Meaning, parse word by word until you hit a key word or a significant character (,:". etc). You can't have "varb function(arg)" or its equivalent in any language I know, because it doesn't make sense - there's no operation on the varb, it's just "there". Similarly, "x y z = q r t" is unambiguous, because there's no stop to parsing either "x y z" or "q r t".

I think I'd like it. Hitting shift all the time, or reaching for "_" is a PITA and significantly slows my typing. It's especially annoying when you realize that identifiers with blanks could be leveraged into most languages with almost zero change to the parser, as long as it requires an end-of-statement terminator or ends on newlines.

1 comments

Meaning, parse word by word until you hit a key word or a significant character (,:". etc).

If keywords are allowable in identifiers (such as "end of file"), then your algorithm is not sophisticated enough.
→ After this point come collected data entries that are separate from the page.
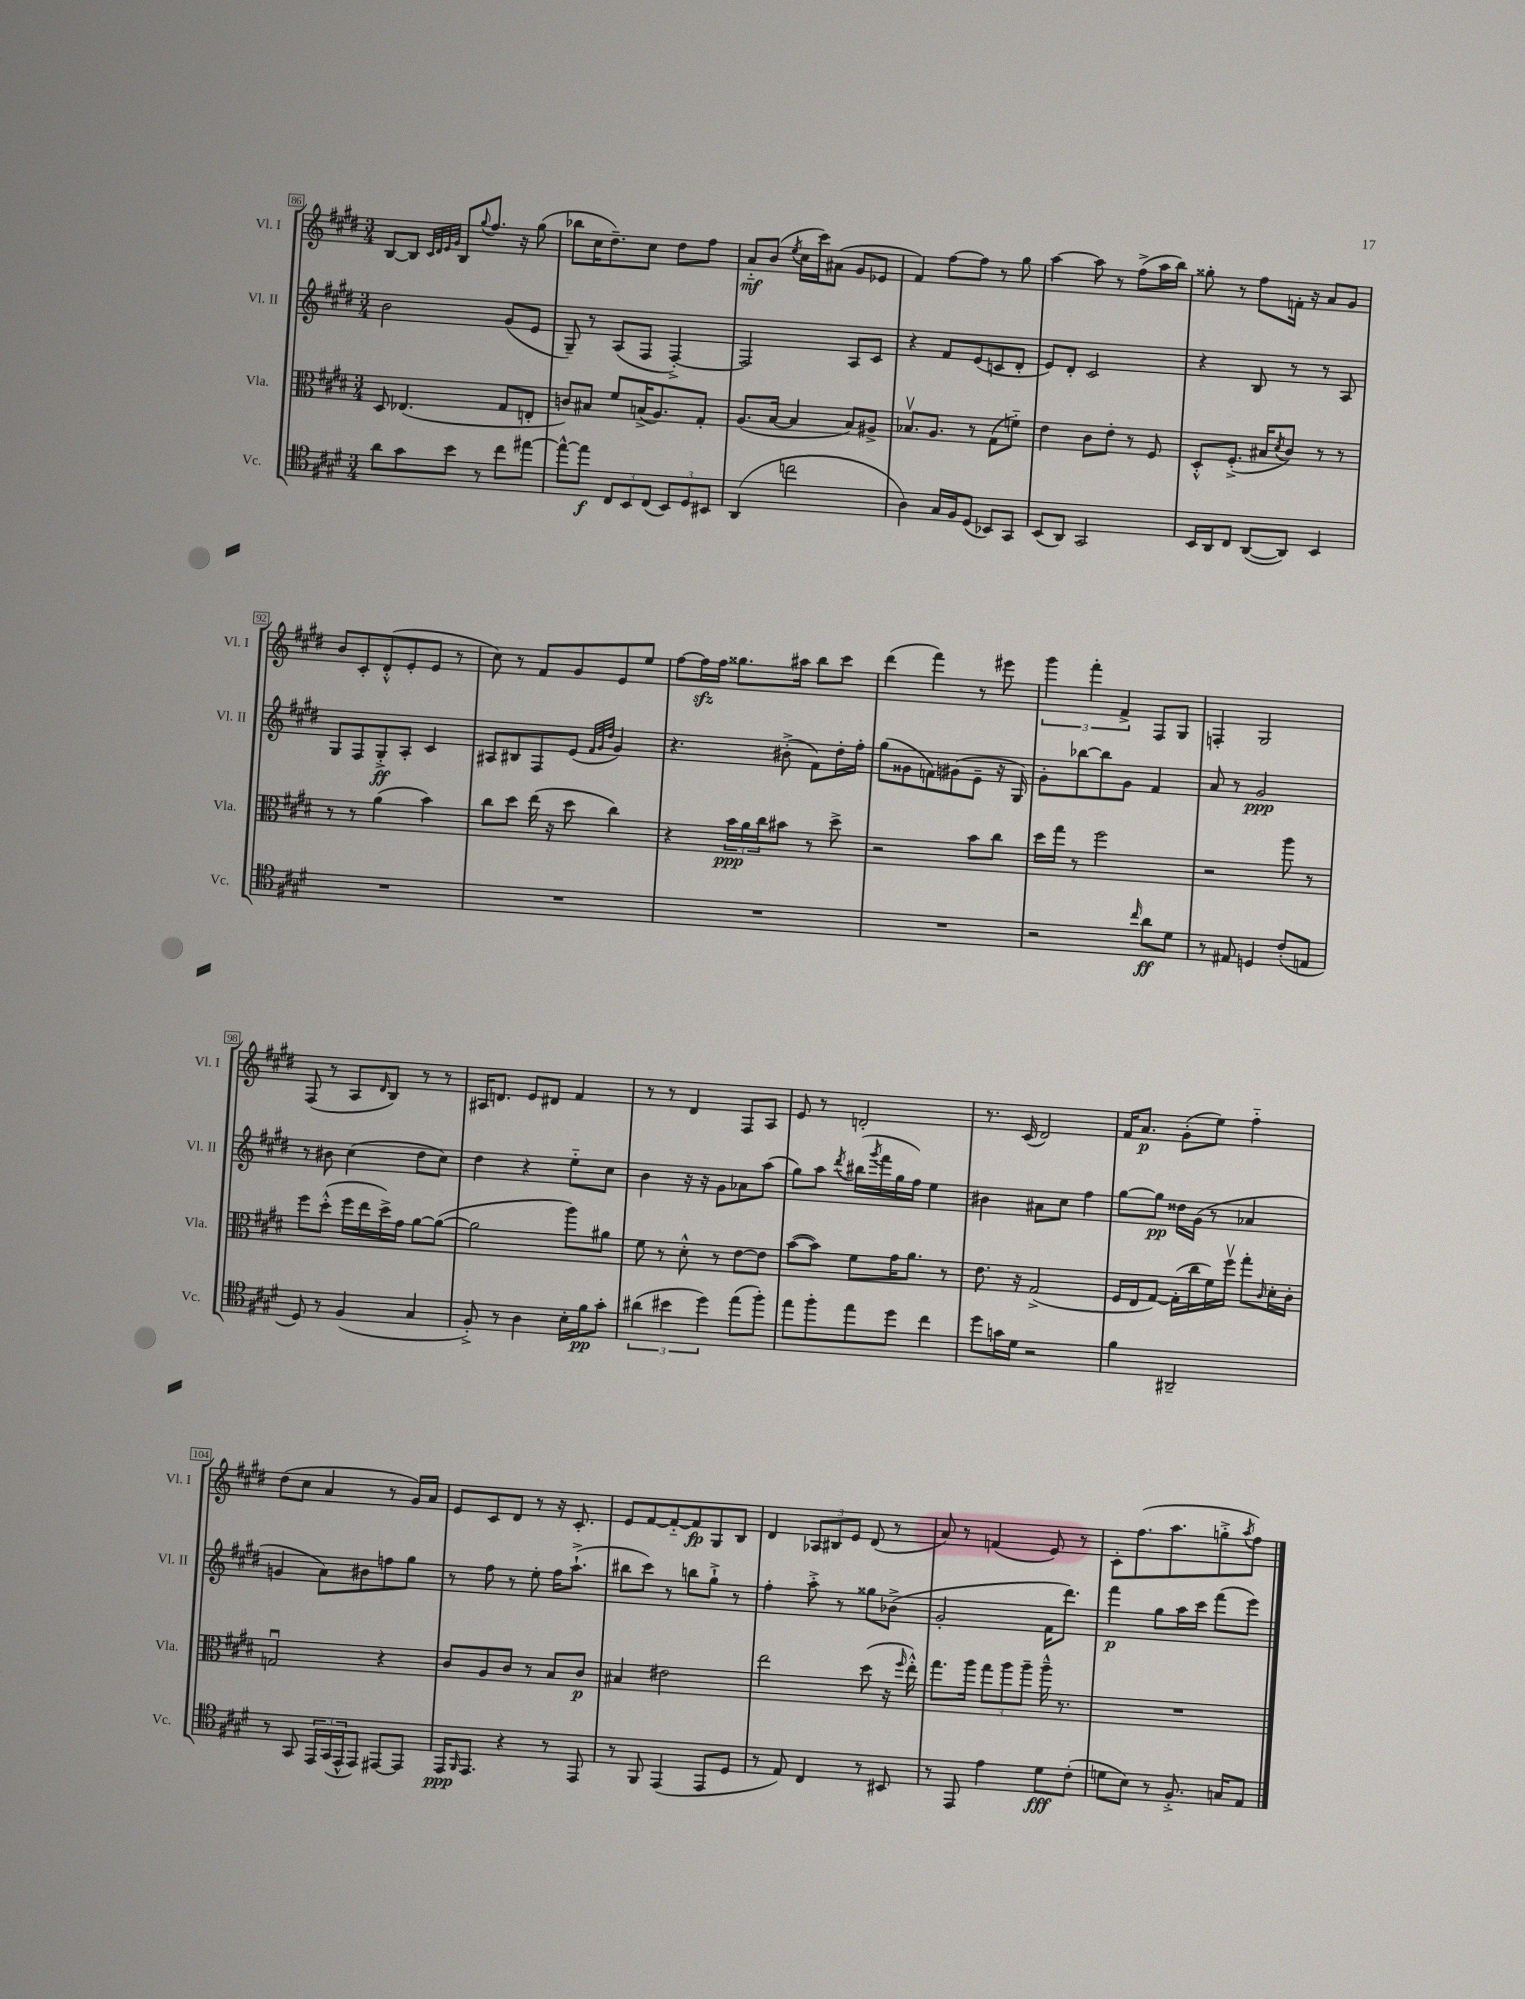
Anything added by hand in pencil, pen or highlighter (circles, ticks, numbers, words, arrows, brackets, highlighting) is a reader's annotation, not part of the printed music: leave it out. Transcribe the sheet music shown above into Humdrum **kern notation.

**kern	**kern	**kern	**kern
*staff4	*staff3	*staff2	*staff1
*clefC4	*clefC3	*clefG2	*clefG2
*k[f#c#g#d#]	*k[f#c#g#d#]	*k[f#c#g#d#]	*k[f#c#g#d#]
*M3/4	*M3/4	*M3/4	*M3/4
8a	8D#	2b	[8B
8g#	(4.E-	.	8B]
.	.	.	32qqc#
.	.	.	32qqd#
.	.	.	32qqe
.	.	.	32qqg#
8b	.	.	8B
.	.	.	8qqgg#
8r	.	.	8.ff#
8cc#	8G#	(8g#	.
.	.	.	16r
[8ee#	8E'	8e	(8gg#
=	=	=	=
8ee#^^_	8c)	8G#~)	8bb-
8ee#]	8B#	8r	16cc#
.	.	.	8.dd#~)
12C#	8f#	(8A	.
12BB	.	.	.
.	(16B^	8F#	8cc#
(12C#	.	.	.
.	8.A)	.	.
12BB)	.	[4F#'^)	8dd#
12D#	.	.	.
.	8G#'	.	8ff#
12BB#	.	.	.
=	=	=	=
(4AA	(8.A	2F#]	8a'~
.	.	.	(8b
.	[16B	.	.
.	.	.	8qee
2cc	4B]	.	16cc#
.	.	.	16ccc#)
.	.	.	(8a#
.	8B)	8A	8g#
.	8A#^	8c#	8e-
=	=	=	=
4A)	8.B-v	4r	4f#)
.	8.A	.	.
16G#	.	8f#	[8ff#
16F#	.	.	.
(8D#	8r	(8e	8ff#]
8BB-)	(8G#	8c	8r
8GG#	8f'~)	8d#'	8gg#
=	=	=	=
(8BB	4e	8e)	[4aa
8AA)	.	8d#'	.
2GG#	8c#	2c#	8aa]
.	8e'	.	8r
.	8r	.	(8ff#^
.	8F#	.	16aa
.	.	.	16bb)
=	=	=	=
16BB	8D#'^^	4r	8gg##'
16AA	.	.	.
8C#	(8.F#'^	.	8r
([8AA	.	8B	8ff#
.	16B#	.	.
.	8qd#	.	.
8AA])	8c#)	8r	16f'
.	.	.	16r
4BB	8r	8r	8a
.	8r	8A	8g#
=	=	=	=
2.r	8r	8G#	8b
.	8r	8F#	8c#'
.	(4a	8G#'^	(8d#'^^
.	.	8A'	8e'
.	4b)	4c#	8e
.	.	.	8r
=	=	=	=
2.r	8cc#	8A#	8cc#)
.	8dd#	8B#	8r
.	(16ee	8F#	8f#
.	16r	.	.
.	8dd#	(8e	8g#
.	.	32qqf#	.
.	.	32qqg#	.
.	.	32qqdd#	.
.	4cc#)	4g#)	8e
.	.	.	8ee
=	=	=	=
2.r	4r	4.r	[8ff#
.	.	.	16ff#]
.	.	.	16ff#
.	24b	.	8.gg##
.	24a	.	.
.	24cc#	.	.
.	8b#	(8b#'^	.
.	.	.	16aa#
.	8r	8f#)	8bb
.	8dd#^	16dd#'	8ccc#
.	.	16ff#'	.
=	=	=	=
2.r	2r	(8gg#	(4ddd#
.	.	8g##	.
.	.	8f)	4fff#)
.	.	(8g#	.
.	8b	8e~	8r
.	8cc#	16r	8eee#
.	.	16G#)	.
=	=	=	=
2r	16dd#	8g#'	6ggg#
.	16gg#	.	.
.	8r	[8bb-	.
.	.	.	6fff#'
.	2ff#	8bb-]	.
.	.	.	6f#^
.	.	8g#	.
16qqcc#	.	.	.
8a	.	4f#	8F#
8d#	.	.	8G#
=	=	=	=
8r	2r	8a	4F'
8E#	.	8r	.
4D	.	2g#	2G#
(8c#'	8aa	.	.
8E	8r	.	.
=	=	=	=
8D#)	8ff#	8r	(8F#
8r	(8dd#'^^	8b#	8r
(4F#	16ff#	(4cc#	8A
.	16ee	.	.
.	.	.	16qqd#
.	16dd#^)	.	8B)
.	16g#	.	.
4G#	[8a	8dd#	8r
.	(8a_	8cc#)	8r
=	=	=	=
8F#'^)	2a]	4dd#	16A#
.	.	.	8.d
8r	.	.	.
4A	.	4r	8e
.	.	.	8d#
16B'	8aa)	8ee'~	4f#
16f#	.	.	.
8g#'	8a#	8cc#	.
=	=	=	=
(6a#	8f#	4b	8r
.	8r	.	8r
6b#	.	.	.
.	8d#'^^	16r	4d#
.	.	16r	.
6dd#)	.	.	.
.	8r	8g#	.
(8ee	[8e	8a-	8F#
8ff#')	8e]	(8aa	8A
=	=	=	=
8ee	([8b	8gg#)	8e
8ff#'	8b])	8aa	8r
.	.	8qddd#	.
8ee	8f#	(16bb#	2d'
.	.	8qggg#	.
.	.	16fff#	.
8dd#	16g#	16gg#	.
.	8.a	16ff#)	.
4cc#	.	4ee	.
.	8r	.	.
=	=	=	=
8dd#	8.e	4b#	8.r
16g	.	.	.
16d#	16r	.	(16c#
2r	(2G#^	8a#	2d#)
.	.	8cc#	.
.	.	4ff#	.
=	=	=	=
4f#	16F#	[8gg#	16f#
.	16E	.	8.a
.	[8G#)	8gg#]	.
2AA#~	(16G#']	16dd##	(8g#'
.	16cc#	(16g#	.
.	16f#)	8r	8ee)
.	16ff#v	.	.
.	8gg#'	4a-	4ff#'~
.	16qqc#	.	.
.	16d#'	.	.
.	16c#'	.	.
=	=	=	=
8r	2Gu	4g	(8dd#
8GG#	.	.	8cc#
24EE	.	8a)	4a
(24GG#	.	.	.
24EE^^	.	.	.
8EE)	.	8b#	.
[8EE#	4r	8ff	8r
8EE#]	.	8gg#	16g#)
.	.	.	16a
=	=	=	=
16EE	8c#	8r	8e
16qqFF#	.	.	.
8.EE	.	.	.
.	8A	8ff#	8c#
4r	8c#	8r	8d#
.	8r	8ee'	8r
8r	8B	16ff#	16r
.	.	(8.aa`^	8.c#'
8EE	8c#	.	.
=	=	=	=
8r	4B#	8bb#	8e
8FF#	.	8ccc#)	[8f#
(4EE	2e#	8r	8f#'~_
.	.	8bb	8f#]
8EE	.	8gg#`^	8G#
8D#	.	8r	8B
=	=	=	=
8r	2ee	4ff#'	4d#
8E)	.	.	.
4C#	.	8aa'^	12A-
.	.	.	12B#
.	.	8r	.
.	.	.	12e
8r	(8dd#	8gg##	(8d#
8BB#	16r	(8b-^	8r
.	16qqff#	.	.
.	16ee'^^)	.	.
=	=	=	=
8r	8.gg#	2g#'	8a)
8EE	.	.	8r
.	16aa	.	.
4e	12gg#	.	(4f
.	12aa	.	.
.	12aa~	.	.
8d#	16aa~^^	16f#	8e)
.	8.r	8.ddd#)	.
(8c#'	.	.	8r
=	=	=	=
8d	2.r	4fff#	8c#'
8B)	.	.	(8.ff#
8r	.	8gg#	.
.	.	.	8.aa
8.F#'^	.	16aa	.
.	.	16ccc#	.
.	.	(8fff#	8gg'^
16G	.	.	.
.	.	.	8qaa
8E	.	8eee)	8ff#)
==	==	==	==
*-	*-	*-	*-
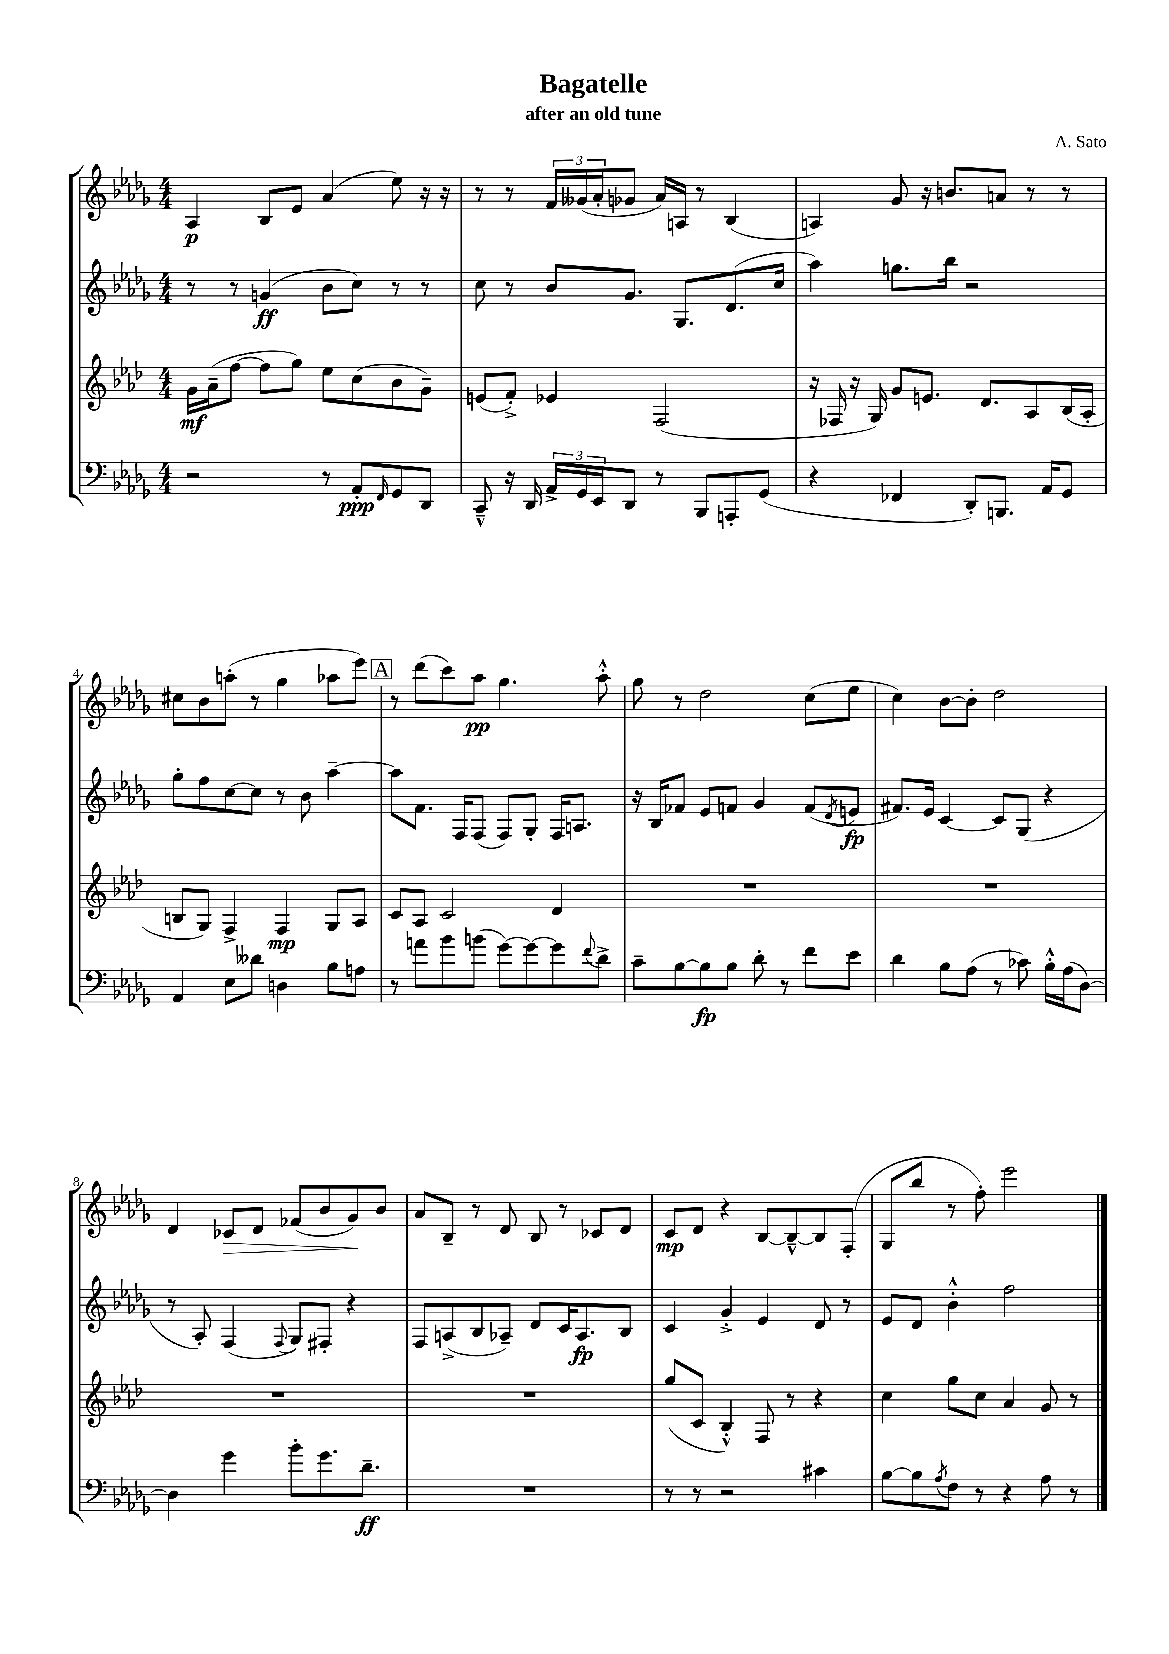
\header { title = "Bagatelle" composer = "A. Sato" subtitle = "after an old tune" }
<<
\new StaffGroup <<
\new Staff = "s0" {
    \clef treble \key des \major \numericTimeSignature \time 4/4
    aes4\p bes8 ees'8 aes'4( ees''8) r16 r16 |
    r8 r8 \tuplet 3/2 { f'16 geses'16( aes'16-. } ges'8 aes'16) a16 r8 bes4( |
    a4) ges'8 r16 b'8. a'8 r8 r8 |
    cis''8 bes'8 a''8-.( r8 ges''4 aes''8 ees'''8) |
    \mark \markup { \box "A" } r8 des'''8( c'''8) aes''8\pp ges''4. aes''8-.-^ |
    ges''8 r8 des''2 c''8( ees''8 |
    c''4) bes'8~ bes'8-. des''2 |
    des'4 ces'8\> des'8 fes'8( bes'8 ges'8\!) bes'8 |
    aes'8 bes8-- r8 des'8 bes8 r8 ces'8 des'8 |
    c'8\mp des'8 r4 bes8~ bes8~---^ bes8 f8-.( |
    ges8 bes''8 r8 f''8-.) ees'''2 \bar "|." |
}
\new Staff = "s1" {
    \clef treble \key des \major \numericTimeSignature \time 4/4
    r8 r8 g'4\ff( bes'8 c''8) r8 r8 |
    c''8 r8 bes'8 ges'8. ges8. des'8.( c''16 |
    aes''4) g''8. bes''16 r2 |
    ges''8-. f''8 c''8~ c''8 r8 bes'8 aes''4~-- |
    \mark \markup { \box "A" } aes''8 f'8. f16 f8( f8) ges8-. f16 a8. |
    r16 bes16 fes'8 ees'8 f'8 ges'4 f'8( \acciaccatura { des'8 } e'8\fp |
    fis'8.) ees'16 c'4~ c'8 ges8( r4 |
    r8 aes8-.) f4( \appoggiatura { f8 } ges8) fis8-. r4 |
    f8 a8->( bes8 aes8--) des'8 c'16 aes8.\fp bes8 |
    c'4 ges'4-.-> ees'4 des'8 r8 |
    ees'8 des'8 bes'4-.-^ f''2 \bar "|." |
}
\new Staff = "s2" {
    \clef treble \key aes \major \numericTimeSignature \time 4/4
    g'16\mf aes'16--( f''8~ f''8 g''8) ees''8 c''8( bes'8 g'8--) |
    e'8( f'8-.->) ees'4 f2( |
    r16 fes16 r16 g16) g'8 e'8. des'8. aes8 bes16( aes16-. |
    b8 g8) f4-> f4\mp g8 aes8 |
    \mark \markup { \box "A" } c'8 aes8 c'2 des'4 |
    R1 |
    R1 |
    R1 |
    R1 |
    g''8( c'8 bes4-.-^) f8 r8 r4 |
    c''4 g''8 c''8 aes'4 g'8 r8 \bar "|." |
}
\new Staff = "s3" {
    \clef bass \key des \major \numericTimeSignature \time 4/4
    r2 r8 aes,8-.\ppp \grace { f,16 } ges,8 des,8 |
    c,8---^ r16 des,16 \tuplet 3/2 { aes,16-> ges,16 ees,16 } des,8 r8 bes,,8 a,,8-. ges,8( |
    r4 fes,4 des,8-.) b,,8. aes,16 ges,8 |
    aes,4 ees8 deses'8 d4 bes8 a8 |
    \mark \markup { \box "A" } r8 a'8 bes'8 b'8( ges'8~) ges'8~ ges'8 \appoggiatura { f'8 } des'8-> |
    c'8-- bes8~ bes8\fp bes8 des'8-. r8 f'8 ees'8 |
    des'4 bes8 aes8( r8 ces'8) bes16-.-^ aes16( des8~) |
    des4 ges'4 bes'8-. ges'8. des'8.--\ff |
    R1 |
    r8 r8 r2 cis'4 |
    bes8~ bes8 \acciaccatura { aes8 } f8 r8 r4 aes8 r8 \bar "|." |
}
>>
>>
When you encounter a token that is the same token as a keyword, you need to use context to determine if it is actually a keyword or part of an identifier.

This may be a serious problem if the grammar has "<identifier> <keyword>" in it. That is, "X keyword" could be the identifier "X keyword" or it could be the identifier "X" followed by "keyword." There's a reason that most programming languages require that identifiers are a single token.

> When you encounter a token that is the same token as a keyword, you need to use context to determine if it is actually a keyword or part of an identifier.

You're presuming here that a space delimits tokens. In this language, that may not be the case. The lexer may create a single token from "a b c".

>If keywords are allowable in identifiers

Big "if" (why shouldn't it disallow them?), and completely resolved by modifying your naming scheme in those situations: EndOfFile is unambiguous, as is end_of_file, ifSuccess, etc.

It's unusual as most programming languages allow keywords to appear in identifiers (for example, new_thing is a legal C++ identifier). Further, if I understand the language correctly, the literal "end_of_file" becomes the same identifier as "end of file". And the stated purpose of allowing white space in identifiers is to avoid camel case and underscores.
I don't think that's the case. I think the example was just to show how you can write with spaces instead of underscores. I could be wrong though, I haven't tried the language.

The documentation doesn't state one way or the other, but it does include underscores as part of identifiers, and doesn't mention any stripping. Only that spaces are ignored entirely.